At the Bristol Robotics Laboratory in south-west England, dozens of tiny metal machines are poised to dance over a shiny white surface in "swarming" experiments to track how they organise themselves and work together. The scene at the European Union-funded facility is an attempt to compete with the US and China in artificial intelligence (AI). The European Commission wants to create a network of hundreds of so-called Digital Innovation Hubs like the one in Bristol. The aim is to help Europe's companies and scientists work together to boost research and the take-up of new technologies among the thousands of small and medium-sized companies that form the backbone of the economy.
"The idea is that all these nodes will connect and communicate with each other, maximising the impact of the technologies and expertise they develop," says Farid Dailami, an associate professor who runs the prototype hub in Bristol, which connects researchers and funding with companies that need robotics. Europe already has two of the world's largest robotics companies, ABB of Switzerland and Germany's Kuka. Yet it has no vast internet platforms on the scale of Google or China's Tencent Holdings to hoover up the data that underlie many current technological advances in AI.
The American and Chinese tech giants also have deeper pockets, allowing them not only to fund expensive research, but also to scoop up successful European start-ups. Kuka was bought by a Chinese company while Google acquired the UK’s budding AI star, DeepMind.
One problem is that despite efforts to build a digital single market, the EU’s 500 million-strong population is divided among 28 nations.
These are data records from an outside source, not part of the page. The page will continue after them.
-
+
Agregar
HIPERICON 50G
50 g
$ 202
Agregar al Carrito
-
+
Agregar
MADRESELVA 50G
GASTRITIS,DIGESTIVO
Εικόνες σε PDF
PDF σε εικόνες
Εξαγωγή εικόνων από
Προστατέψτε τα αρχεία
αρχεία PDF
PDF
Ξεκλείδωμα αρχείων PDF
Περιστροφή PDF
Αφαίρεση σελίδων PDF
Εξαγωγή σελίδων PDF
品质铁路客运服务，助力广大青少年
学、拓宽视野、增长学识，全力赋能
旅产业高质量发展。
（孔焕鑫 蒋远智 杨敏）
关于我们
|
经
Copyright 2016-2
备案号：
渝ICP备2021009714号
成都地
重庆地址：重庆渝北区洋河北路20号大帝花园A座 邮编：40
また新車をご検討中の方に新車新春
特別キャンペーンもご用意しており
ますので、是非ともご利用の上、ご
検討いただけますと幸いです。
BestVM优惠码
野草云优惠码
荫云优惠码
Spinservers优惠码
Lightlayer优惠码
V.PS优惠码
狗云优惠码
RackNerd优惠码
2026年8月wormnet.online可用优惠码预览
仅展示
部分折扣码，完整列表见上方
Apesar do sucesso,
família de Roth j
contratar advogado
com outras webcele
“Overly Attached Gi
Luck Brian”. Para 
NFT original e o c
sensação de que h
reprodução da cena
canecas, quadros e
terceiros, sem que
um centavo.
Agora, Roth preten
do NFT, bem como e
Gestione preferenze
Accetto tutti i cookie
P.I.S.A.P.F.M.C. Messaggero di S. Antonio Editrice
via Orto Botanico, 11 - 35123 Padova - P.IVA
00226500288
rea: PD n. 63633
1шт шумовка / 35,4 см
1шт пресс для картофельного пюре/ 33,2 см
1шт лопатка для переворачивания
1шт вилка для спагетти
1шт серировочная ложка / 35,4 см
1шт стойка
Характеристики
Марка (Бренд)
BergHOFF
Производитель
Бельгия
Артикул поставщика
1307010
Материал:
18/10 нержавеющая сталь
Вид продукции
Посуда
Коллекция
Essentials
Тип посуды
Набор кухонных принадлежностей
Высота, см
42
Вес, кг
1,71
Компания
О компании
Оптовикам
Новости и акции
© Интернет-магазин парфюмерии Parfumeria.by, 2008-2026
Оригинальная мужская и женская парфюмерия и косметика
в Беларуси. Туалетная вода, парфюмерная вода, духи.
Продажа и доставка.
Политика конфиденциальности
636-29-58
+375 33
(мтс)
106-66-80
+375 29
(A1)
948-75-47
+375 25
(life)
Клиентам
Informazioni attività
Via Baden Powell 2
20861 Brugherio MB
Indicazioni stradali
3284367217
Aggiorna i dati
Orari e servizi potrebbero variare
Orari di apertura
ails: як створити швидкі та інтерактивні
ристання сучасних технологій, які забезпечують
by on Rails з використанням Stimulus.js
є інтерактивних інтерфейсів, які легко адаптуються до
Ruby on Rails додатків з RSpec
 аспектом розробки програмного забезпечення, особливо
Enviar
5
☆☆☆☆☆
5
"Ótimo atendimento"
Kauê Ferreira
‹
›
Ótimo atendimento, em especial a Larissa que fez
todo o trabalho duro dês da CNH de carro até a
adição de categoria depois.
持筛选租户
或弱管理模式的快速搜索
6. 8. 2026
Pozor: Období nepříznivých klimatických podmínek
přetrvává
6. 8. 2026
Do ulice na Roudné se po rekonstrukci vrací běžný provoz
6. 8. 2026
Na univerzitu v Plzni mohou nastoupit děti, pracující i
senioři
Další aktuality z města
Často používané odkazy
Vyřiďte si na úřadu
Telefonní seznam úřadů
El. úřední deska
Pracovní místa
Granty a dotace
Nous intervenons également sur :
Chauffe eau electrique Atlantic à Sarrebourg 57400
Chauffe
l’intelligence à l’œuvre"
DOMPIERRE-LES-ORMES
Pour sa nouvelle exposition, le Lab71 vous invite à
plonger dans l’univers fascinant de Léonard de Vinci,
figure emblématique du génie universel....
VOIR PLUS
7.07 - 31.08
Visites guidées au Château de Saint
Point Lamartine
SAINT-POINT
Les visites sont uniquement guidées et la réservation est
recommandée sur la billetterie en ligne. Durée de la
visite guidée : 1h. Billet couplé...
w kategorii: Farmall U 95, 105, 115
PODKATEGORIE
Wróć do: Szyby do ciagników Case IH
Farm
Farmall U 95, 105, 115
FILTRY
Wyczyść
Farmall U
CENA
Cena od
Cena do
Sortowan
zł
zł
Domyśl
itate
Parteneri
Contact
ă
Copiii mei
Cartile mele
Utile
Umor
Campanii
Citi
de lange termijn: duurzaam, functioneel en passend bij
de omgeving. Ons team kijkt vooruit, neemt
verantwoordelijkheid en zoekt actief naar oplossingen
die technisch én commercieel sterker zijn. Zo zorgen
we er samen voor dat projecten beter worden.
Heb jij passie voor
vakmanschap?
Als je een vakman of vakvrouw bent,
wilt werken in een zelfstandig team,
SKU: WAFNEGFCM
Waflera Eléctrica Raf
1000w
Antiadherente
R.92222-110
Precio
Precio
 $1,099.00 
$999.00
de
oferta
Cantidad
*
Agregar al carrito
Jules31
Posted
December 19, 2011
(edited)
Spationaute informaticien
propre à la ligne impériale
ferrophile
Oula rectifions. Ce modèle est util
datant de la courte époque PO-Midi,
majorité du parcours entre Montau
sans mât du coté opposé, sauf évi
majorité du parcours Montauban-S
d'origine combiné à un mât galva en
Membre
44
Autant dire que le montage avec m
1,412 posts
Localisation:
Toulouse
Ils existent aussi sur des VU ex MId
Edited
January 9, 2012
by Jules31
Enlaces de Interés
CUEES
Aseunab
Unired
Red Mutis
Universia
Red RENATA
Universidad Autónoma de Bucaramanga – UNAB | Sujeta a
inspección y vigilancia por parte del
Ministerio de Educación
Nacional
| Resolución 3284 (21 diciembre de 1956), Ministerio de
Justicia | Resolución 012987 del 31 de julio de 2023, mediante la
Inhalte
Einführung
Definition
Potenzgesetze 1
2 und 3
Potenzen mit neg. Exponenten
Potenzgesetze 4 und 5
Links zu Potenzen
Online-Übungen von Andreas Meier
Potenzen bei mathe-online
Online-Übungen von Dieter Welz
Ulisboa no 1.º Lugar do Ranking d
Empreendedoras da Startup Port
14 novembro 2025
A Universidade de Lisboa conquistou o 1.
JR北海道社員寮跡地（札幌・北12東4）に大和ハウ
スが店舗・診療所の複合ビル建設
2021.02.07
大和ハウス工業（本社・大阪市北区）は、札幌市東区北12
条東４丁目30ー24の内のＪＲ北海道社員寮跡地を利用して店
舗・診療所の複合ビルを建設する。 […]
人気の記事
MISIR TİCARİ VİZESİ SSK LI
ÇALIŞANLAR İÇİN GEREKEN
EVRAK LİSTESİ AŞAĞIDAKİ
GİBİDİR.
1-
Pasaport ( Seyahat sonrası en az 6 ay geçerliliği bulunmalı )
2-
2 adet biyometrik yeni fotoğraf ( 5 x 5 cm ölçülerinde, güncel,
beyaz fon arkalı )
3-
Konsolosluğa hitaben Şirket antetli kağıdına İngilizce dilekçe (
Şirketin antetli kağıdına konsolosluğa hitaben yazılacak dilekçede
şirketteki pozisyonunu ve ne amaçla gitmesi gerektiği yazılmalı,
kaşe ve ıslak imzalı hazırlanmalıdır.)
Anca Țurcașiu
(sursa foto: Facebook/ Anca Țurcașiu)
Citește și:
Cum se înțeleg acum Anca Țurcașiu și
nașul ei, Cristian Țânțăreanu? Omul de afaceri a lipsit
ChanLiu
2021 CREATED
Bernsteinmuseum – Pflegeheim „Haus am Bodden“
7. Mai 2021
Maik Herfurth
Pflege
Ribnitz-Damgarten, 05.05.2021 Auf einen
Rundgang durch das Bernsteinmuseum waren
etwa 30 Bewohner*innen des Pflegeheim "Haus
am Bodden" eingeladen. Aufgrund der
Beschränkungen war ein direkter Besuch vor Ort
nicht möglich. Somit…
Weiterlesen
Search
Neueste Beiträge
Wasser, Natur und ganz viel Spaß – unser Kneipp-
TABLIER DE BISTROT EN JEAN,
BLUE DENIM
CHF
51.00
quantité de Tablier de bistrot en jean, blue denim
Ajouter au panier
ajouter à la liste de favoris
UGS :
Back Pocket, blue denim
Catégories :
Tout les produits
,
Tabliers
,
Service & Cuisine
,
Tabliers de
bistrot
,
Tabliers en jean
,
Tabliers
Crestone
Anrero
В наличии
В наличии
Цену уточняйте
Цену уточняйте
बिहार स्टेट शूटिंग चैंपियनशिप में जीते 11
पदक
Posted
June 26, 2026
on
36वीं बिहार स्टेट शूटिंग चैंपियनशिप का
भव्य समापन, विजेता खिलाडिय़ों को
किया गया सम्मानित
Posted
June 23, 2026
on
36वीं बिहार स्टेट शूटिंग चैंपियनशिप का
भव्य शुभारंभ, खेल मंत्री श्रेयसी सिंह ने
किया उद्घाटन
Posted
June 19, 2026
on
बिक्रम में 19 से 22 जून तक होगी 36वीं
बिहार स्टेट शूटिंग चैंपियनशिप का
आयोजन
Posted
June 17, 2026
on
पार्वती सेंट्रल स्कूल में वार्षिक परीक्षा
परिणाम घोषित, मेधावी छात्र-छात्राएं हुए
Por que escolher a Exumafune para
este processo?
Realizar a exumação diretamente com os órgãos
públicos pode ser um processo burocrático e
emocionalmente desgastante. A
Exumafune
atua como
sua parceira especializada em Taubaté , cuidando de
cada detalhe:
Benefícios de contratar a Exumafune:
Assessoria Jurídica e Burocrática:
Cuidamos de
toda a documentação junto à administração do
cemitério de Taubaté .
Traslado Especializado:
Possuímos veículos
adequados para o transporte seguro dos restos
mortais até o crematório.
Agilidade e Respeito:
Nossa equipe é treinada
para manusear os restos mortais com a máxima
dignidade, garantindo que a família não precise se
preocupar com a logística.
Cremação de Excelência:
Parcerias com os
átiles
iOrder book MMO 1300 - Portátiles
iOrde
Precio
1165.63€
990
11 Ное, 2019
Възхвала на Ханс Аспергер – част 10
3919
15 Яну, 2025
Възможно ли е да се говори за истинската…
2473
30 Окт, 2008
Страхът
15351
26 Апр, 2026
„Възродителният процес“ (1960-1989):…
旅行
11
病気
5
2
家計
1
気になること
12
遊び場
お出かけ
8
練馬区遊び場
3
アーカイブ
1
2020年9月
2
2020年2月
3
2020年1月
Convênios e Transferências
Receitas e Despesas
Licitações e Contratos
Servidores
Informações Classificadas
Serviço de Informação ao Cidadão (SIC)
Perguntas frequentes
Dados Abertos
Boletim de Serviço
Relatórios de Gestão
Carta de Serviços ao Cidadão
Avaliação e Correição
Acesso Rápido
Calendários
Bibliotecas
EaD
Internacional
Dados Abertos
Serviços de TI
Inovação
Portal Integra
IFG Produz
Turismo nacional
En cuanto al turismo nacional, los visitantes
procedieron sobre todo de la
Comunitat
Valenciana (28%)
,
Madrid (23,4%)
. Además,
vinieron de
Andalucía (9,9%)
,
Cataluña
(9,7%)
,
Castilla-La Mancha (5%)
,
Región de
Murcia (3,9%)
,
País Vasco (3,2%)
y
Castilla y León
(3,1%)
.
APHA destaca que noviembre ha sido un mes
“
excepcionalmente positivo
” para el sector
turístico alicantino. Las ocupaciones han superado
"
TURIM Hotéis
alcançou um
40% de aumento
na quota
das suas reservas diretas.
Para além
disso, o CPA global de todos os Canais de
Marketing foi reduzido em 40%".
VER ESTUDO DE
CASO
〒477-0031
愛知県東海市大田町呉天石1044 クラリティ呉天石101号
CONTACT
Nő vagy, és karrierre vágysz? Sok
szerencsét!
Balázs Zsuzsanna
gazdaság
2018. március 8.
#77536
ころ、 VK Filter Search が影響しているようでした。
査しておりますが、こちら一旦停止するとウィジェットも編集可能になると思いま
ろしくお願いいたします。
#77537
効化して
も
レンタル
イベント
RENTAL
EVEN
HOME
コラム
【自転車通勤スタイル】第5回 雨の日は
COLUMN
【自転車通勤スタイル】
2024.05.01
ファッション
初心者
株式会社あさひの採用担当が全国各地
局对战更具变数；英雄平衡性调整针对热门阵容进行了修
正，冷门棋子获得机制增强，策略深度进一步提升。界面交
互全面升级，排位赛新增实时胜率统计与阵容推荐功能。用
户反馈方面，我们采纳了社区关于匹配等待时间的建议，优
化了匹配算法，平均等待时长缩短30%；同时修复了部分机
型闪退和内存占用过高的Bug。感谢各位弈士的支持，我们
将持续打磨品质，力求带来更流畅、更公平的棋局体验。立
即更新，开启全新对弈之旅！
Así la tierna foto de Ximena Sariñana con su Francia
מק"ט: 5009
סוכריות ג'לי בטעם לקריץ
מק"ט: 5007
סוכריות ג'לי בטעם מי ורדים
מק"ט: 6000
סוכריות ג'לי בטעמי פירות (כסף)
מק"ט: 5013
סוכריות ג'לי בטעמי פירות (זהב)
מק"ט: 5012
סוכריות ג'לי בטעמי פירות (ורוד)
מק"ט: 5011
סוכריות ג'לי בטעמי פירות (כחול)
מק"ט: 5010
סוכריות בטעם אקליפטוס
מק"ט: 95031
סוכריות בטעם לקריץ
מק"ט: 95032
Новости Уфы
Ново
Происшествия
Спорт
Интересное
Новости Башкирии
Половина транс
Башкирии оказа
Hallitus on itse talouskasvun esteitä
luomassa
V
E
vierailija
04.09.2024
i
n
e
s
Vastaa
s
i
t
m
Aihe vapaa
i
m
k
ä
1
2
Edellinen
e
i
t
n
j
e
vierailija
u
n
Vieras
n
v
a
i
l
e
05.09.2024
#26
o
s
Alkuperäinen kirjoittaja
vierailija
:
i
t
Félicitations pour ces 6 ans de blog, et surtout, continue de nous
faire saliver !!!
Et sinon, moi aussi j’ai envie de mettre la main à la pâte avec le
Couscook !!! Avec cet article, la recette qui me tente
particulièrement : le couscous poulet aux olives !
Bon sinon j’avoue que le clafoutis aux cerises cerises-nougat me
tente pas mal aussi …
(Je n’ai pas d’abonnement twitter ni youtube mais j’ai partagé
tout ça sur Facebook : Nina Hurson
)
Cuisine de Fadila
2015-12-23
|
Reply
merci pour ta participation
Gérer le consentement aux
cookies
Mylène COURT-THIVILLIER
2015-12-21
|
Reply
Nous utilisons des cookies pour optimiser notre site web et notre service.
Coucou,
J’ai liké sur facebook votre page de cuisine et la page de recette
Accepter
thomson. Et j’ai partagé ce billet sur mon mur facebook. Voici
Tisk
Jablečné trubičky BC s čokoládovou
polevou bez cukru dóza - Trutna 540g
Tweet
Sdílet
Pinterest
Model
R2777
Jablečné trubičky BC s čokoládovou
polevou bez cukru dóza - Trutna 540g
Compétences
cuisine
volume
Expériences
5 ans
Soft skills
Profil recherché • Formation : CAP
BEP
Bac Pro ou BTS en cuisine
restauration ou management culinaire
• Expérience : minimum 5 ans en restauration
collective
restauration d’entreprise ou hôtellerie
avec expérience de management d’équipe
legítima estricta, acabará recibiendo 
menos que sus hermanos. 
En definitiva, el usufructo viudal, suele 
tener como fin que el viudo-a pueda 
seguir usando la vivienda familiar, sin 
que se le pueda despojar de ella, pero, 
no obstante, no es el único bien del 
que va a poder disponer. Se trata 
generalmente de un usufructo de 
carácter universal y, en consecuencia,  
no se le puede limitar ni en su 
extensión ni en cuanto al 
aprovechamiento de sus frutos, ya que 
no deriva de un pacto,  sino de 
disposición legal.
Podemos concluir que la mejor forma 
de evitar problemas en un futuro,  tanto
Universities, funding and other networks that underpin research are disjointed.
China and its companies, by contrast, can mine the data of 1.4 billion potential customers in one market. Facebook alone has more than two billion users worldwide.
‘Fierce international competition’
“Fierce international competition requires coordinated action for the EU to be at the forefront of AI development,” Andrus Ansip, the European Commission’s vice-president for the digital single market, said in a statement announcing the EU initiative. That situation is only likely to get worse after the UK leaves the EU next year.
Dailami says he had been told to continue business as usual for now, but it isn’t clear that EU funding will be able to add UK laboratories to its new network. Commission officials point to a vibrant European research environment, but worry when it comes to monetising those ideas. One example is mobile phones. European companies took an early lead, only to get locked out of the smartphone industry as non-European operating systems – Android and IOS – became industry standards. Of the more than 230 $1 billion-plus start-ups known as unicorns worldwide – the Googles and Tencents of the future – the EU has just 26, and half of those are in the UK. China, meanwhile, has 65 unicorns and the US 115.
The Commission’s solution is to inject more money to spur €20 billion of extra research funds for AI across the bloc: more vocational training; cheaper rights for companies to reuse the big data that Europe’s highly developed public sector collects through health, transport and other services; and a new network of research and business outreach hubs, modelled on Dailami’s operation in Bristol. The robotics facility is attached to the University of the West of England. Projects from the warehouse-style space include Tactips, a technology enabling robots to know what they are touching, and a robot Dailami’s team put together for a milk company. It can “see” and remove unwanted duckweed from cow pastures, boosting production.